Jane Smith

RALEIGH — Leaders in the North Carolina Senate on Wednesday floated a new round of corporate and personal tax cuts, unveiling a plan that reduces state revenues by $2 billion more over five years.

The plan would raise money in other places by beginning to charge sales tax on veterinary services and repairing personal property like furniture and appliances. Big nonprofits like hospitals will see their special treatment reduced and pay more in sales taxes.

The package responds to pleas by Gov. Pat McCrory to expand and extend a tax break used to lure job-creating companies that was due to expire after this year. But lawmakers want to alter the formula so that the biggest benefits go to businesses that land in rural areas where unemployment rates are higher.

“What you see is a fairly significant compromise on a whole lot of different ideas,” said Senate leader Phil Berger, R-Rockingham.

State Sen. Jane Smith, a Democrat representing Robeson and Columbus counties, said the bill changed in moving from the House to the Senate’s Commerce Committee, of which she is a member. A multitude of issues in addition to incentives have been added, she said.

“It’s not that this bill is all necessarily bad,” Smith said. “I’m just disappointed that so many issues of extreme importance are not being discussed individually and action taken individually on each issue.”

McCrory spokesman Josh Ellis said the governor’s staff was reviewing the proposal.

The General Assembly cut taxes in 2013 and legislative fiscal analysts projected that would reduce state revenues by $2.4 billion over five years. That projection anticipated a $438 million cut in state revenues this fiscal year. Instead, analysts now are expecting a $400 million surplus.

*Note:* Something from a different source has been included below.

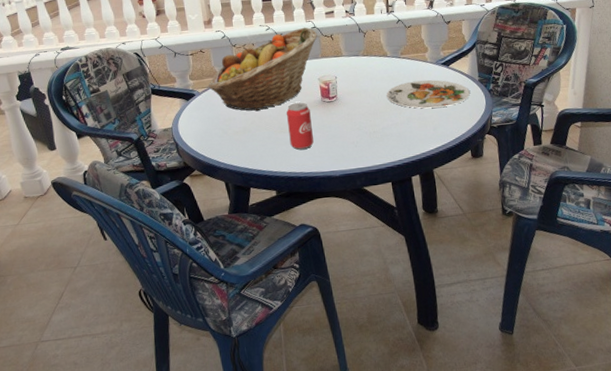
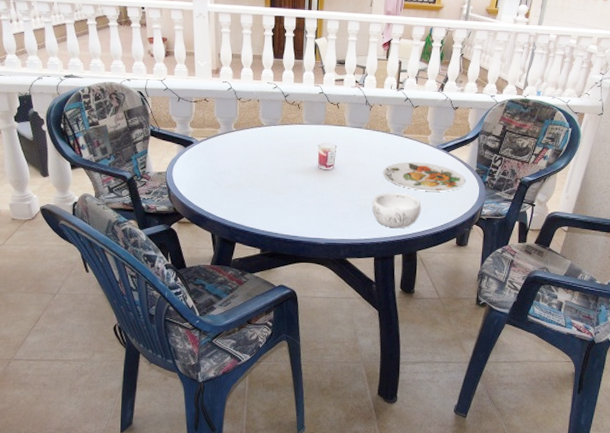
fruit basket: present [208,27,318,112] -> none [207,91,324,169]
beverage can: present [286,102,314,150] -> none [281,166,305,213]
decorative bowl: none [380,113,431,150] -> present [372,192,421,229]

Though the Senate’s proposal for a two-year state budget isn’t expected to be offered until next week, it appears some of the surplus will go into tax cuts.

Senators propose cutting the personal income tax rate from 5.75 to 5.5 percent next year while more earnings would go untaxed. A married couple’s first $17,500 of income would face zero state taxes in 2017, up from $15,000 now.

North Carolina had a three-tier income tax system for decades in which the highest earners paid a higher tax rate than the middle class and working poor. The 2013 tax cuts converted that into a flat rate paid of 5.8 percent by all taxpayers. Those at the top end of the income scale who had paid the highest 7.75 percent rate saw their total income tax burden reduced by a quarter. Low-income taxpayers paying 6 percent got a more modest cut.

Senators now are proposing to allow more deductions, including restoring one for medical expenses after many seniors were shocked by higher tax bills this year.

The Senate plan also would follow through on earlier plans to reduce the corporate income tax rate to 4 percent next year and 3 percent in 2017.

Smith contends the corporate income tax rate is already low enough not to be a major deterrent to industries looking to locate in North Carolina.

“Having educated workers and economic development incentives are now more important to industries than the corporate tax rate when they consider a location,” Smith said.

Big nonprofit corporations that are now able to avoid paying sales tax on the first $666 million they purchase will see that exemption narrowed to their first $15 million. Smith said this will not immediately affect Southeastern Regional Medical Center, but it may in the future.

Big nonprofit corporations that are now able to avoid paying sales tax on the first $666 million they purchase will see that exemption narrowed to their first $15 million. Owners of aircraft would see the maximum sales tax they’d pay increase from $1,500 to $5,000.

The legislation incorporates a previously proposed plan to redistribute collected sales taxes from affluent cities and vacation destinations like Dare County to poorer, rural counties. Taking sales tax dollars away from the communities where they’re collected and allocating the money based on per-capita residents would mean more revenue for most of the state’s 100 counties while urban counties like Durham and Mecklenburg could see less.

Smith said that the redistribution proposal would benefit residents of Robeson and Columbus counties.